#### Excerpt ####
| A server transaction is used by a SipProvider to handle incoming Request
messages to fire Request events to the SipListener on a specific server
transaction and by a User Agent Server application to send Response
messages to a User Agent Client application. This interfaces enables an
application to send a
javax.sip.message.Response to a recently
received Request in a transaction stateful way.
A new server transaction is generated in the following ways:
- By the application by invoking the
SipProvider.getNewServerTransaction(Request) for Requests that the
application wishes to handle.
- By the SipProvider by automatically populating the server transaction
of a RequestEvent for Incoming Requests that match an existing Dialog. Note
that a dialog-stateful application is automatically transaction
stateful too
A server transaction of the transaction layer is represented by a finite
state machine that is constructed to process a particular request under
the covers of a stateful SipProvider. The transaction layer handles
application-layer retransmissions, matching of responses to requests, and
application-layer timeouts.
####
Task item: According to the server transaction description, what three things does the transaction layer handle? Please answer in one sentence.
#### Provided data ####
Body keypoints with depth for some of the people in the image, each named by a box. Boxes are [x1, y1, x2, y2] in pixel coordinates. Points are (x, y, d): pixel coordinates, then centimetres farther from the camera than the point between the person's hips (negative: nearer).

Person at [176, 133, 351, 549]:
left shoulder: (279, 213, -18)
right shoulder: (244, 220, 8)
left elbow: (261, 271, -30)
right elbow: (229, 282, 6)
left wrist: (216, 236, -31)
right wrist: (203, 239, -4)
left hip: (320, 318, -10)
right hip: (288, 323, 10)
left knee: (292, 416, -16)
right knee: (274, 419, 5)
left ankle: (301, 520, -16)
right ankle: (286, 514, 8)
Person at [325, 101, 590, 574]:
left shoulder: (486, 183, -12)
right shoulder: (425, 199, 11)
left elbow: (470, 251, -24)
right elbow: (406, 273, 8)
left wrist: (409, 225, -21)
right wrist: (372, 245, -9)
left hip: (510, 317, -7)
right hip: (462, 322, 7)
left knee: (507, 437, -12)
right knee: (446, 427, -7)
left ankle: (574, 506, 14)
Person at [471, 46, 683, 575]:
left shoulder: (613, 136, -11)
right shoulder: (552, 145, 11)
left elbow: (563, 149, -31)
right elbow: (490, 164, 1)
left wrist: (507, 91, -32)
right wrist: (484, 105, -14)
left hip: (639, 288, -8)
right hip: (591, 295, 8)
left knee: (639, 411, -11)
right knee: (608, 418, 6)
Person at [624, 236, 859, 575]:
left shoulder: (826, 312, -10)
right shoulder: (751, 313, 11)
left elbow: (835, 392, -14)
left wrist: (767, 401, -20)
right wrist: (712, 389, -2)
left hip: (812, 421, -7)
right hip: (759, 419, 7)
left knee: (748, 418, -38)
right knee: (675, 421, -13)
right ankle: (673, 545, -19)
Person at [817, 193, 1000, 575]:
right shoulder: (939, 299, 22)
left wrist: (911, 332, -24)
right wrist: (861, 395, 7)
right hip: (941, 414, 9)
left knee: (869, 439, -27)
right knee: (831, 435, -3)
####
Result of this exercise: The transaction layer handles application-layer retransmissions, matching of responses to requests, and application-layer timeouts.